═════ DATA FOR PROCESSING

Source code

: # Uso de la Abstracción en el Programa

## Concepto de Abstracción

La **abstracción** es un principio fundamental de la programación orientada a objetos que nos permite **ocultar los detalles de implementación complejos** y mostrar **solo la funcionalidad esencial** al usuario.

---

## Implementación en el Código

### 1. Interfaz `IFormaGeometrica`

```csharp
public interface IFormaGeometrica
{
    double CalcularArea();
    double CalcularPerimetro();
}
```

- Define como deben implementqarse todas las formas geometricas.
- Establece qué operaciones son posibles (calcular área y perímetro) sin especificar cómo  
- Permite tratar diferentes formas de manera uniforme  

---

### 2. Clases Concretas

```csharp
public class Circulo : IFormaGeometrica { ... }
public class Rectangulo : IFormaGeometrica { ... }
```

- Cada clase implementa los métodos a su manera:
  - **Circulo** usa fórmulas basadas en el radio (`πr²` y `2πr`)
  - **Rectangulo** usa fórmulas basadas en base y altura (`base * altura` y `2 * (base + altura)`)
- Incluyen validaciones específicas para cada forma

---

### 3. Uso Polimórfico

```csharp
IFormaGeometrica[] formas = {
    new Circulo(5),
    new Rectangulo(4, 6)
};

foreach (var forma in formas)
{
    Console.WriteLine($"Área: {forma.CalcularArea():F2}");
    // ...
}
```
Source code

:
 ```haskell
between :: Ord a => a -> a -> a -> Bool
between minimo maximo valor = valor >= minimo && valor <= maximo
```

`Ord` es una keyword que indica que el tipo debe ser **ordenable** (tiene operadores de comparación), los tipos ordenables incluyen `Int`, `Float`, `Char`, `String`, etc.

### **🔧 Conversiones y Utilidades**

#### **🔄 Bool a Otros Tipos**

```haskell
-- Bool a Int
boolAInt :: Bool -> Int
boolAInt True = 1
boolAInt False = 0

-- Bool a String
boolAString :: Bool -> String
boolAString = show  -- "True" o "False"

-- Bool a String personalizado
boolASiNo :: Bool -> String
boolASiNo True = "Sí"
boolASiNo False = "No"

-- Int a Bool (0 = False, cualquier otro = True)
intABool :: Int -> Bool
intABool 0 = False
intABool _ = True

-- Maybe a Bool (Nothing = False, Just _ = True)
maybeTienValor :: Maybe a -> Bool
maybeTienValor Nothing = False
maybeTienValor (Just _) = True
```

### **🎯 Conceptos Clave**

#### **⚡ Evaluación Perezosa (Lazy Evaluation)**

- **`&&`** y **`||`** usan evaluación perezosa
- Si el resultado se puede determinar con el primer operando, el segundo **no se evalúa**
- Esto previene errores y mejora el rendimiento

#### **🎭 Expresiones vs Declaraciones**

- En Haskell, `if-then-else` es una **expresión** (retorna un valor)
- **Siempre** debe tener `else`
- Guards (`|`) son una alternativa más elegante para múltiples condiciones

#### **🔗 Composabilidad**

══════════

▶ [WHAT YOU WILL DO] Output, from the data above, the lines from the line with "- Permite tratar" to the line with "- Esto previene" exactly as they stand, both ends included and nothing else.

▶ [SOLVED EXERCISE]
- Permite tratar diferentes formas de manera uniforme  

---

### 2. Clases Concretas

```csharp
public class Circulo : IFormaGeometrica { ... }
public class Rectangulo : IFormaGeometrica { ... }
```

- Cada clase implementa los métodos a su manera:
  - **Circulo** usa fórmulas basadas en el radio (`πr²` y `2πr`)
  - **Rectangulo** usa fórmulas basadas en base y altura (`base * altura` y `2 * (base + altura)`)
- Incluyen validaciones específicas para cada forma

---

### 3. Uso Polimórfico

```csharp
IFormaGeometrica[] formas = {
    new Circulo(5),
    new Rectangulo(4, 6)
};

foreach (var forma in formas)
{
    Console.WriteLine($"Área: {forma.CalcularArea():F2}");
    // ...
}
```
Source code

:
 ```haskell
between :: Ord a => a -> a -> a -> Bool
between minimo maximo valor = valor >= minimo && valor <= maximo
```

`Ord` es una keyword que indica que el tipo debe ser **ordenable** (tiene operadores de comparación), los tipos ordenables incluyen `Int`, `Float`, `Char`, `String`, etc.

### **🔧 Conversiones y Utilidades**

#### **🔄 Bool a Otros Tipos**

```haskell
-- Bool a Int
boolAInt :: Bool -> Int
boolAInt True = 1
boolAInt False = 0

-- Bool a String
boolAString :: Bool -> String
boolAString = show  -- "True" o "False"

-- Bool a String personalizado
boolASiNo :: Bool -> String
boolASiNo True = "Sí"
boolASiNo False = "No"

-- Int a Bool (0 = False, cualquier otro = True)
intABool :: Int -> Bool
intABool 0 = False
intABool _ = True

-- Maybe a Bool (Nothing = False, Just _ = True)
maybeTienValor :: Maybe a -> Bool
maybeTienValor Nothing = False
maybeTienValor (Just _) = True
```

### **🎯 Conceptos Clave**

#### **⚡ Evaluación Perezosa (Lazy Evaluation)**

- **`&&`** y **`||`** usan evaluación perezosa
- Si el resultado se puede determinar con el primer operando, el segundo **no se evalúa**
- Esto previene errores y mejora el rendimiento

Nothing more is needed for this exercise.